Tobermory, Ontario is the crown jewel vacation spot at the northern tip of the Bruce Peninsula. Fishermen began dropping nets into Tobermory’s deep natural harbours, Big and Little Tub in the late 1800s. Naval surveyor Henry Bayfield originally named this port Collins Harbour. It was renamed in 1882 by Scottish fishermen for the port of Tobermory on the Island of Mull in Scotland.
From its earliest days, Tobermory has watched a steady parade of schooners and steamers make their way through a maze of islands and reefs offshore. Many did not survive. Today, Fathom Five National Marine Park is the final resting place of some two dozen wrecks that make Tobermory the scuba diving centre of the Great Lakes.
There is a cornucopia of things to do in Tobermory. Here hikers will find the beginning of the world-famous 700-kilometre Bruce Trail. Nearby is the new and exciting Bruce Peninsula National Park Visitors’ Centre with its really tall lookout tower.
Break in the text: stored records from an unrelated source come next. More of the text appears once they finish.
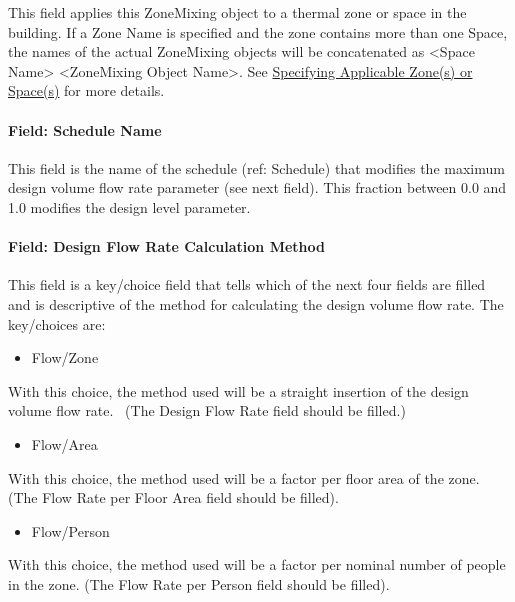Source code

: This field applies this ZoneMixing object to a thermal zone or space in the building. If a Zone Name is specified and the zone contains more than one Space, the names of the actual ZoneMixing objects will be concatenated as \textless{}Space Name\textgreater{} \textless{}ZoneMixing Object Name\textgreater{}. See \hyperref[specifying-applicable-zones-or-spaces]{Specifying Applicable Zone(s) or Space(s)} for more details.

\paragraph{Field: Schedule Name}\label{field-schedule-name-3}

This field is the name of the schedule (ref: Schedule) that modifies the maximum design volume flow rate parameter (see next field). This fraction between 0.0 and 1.0 modifies the design level parameter.

\paragraph{Field: Design Flow Rate Calculation Method}\label{field-design-flow-rate-calculation-method-2}

This field is a key/choice field that tells which of the next four fields are filled and is descriptive of the method for calculating the design volume flow rate. The key/choices are:

\begin{itemize}
\tightlist
\item
  Flow/Zone
\end{itemize}

With this choice, the method used will be a straight insertion of the design volume flow rate.~ (The Design Flow Rate field should be filled.)

\begin{itemize}
\tightlist
\item
  Flow/Area
\end{itemize}

With this choice, the method used will be a factor per floor area of the zone. (The Flow Rate per Floor Area field should be filled).

\begin{itemize}
\tightlist
\item
  Flow/Person
\end{itemize}

With this choice, the method used will be a factor per nominal number of people in the zone. (The Flow Rate per Person field should be filled).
Visitors can ride the Chi-Cheemaun across the Devil’s Gap to Manitoulin Island, explore the wonders of Flowerpot Island, and view old shipwrecks from a glass bottom boat.
Quaint shops, art galleries, ship chandlers, and a wonderful array of restaurants serving fresh whitefish line the harbour. Want to scuba dive, sail, hike, camp or kayak? Outfitters await with everything you might need. Looking for a cottage or campground which will allow pets? Read this blog article featuring 5 Pet Friendly Tobermory Cottages.
Tobermory Historical Fact:
Tobermory was once an isolated place, reachable only by water or two rough and twisting roads that came up either side of the rugged Bruce Peninsula. In April 1912, the wireless station that replaced the old telegraph line connecting Tobermory to the outside world picked up the far distant distress calls of a sinking ship. It was the Titanic.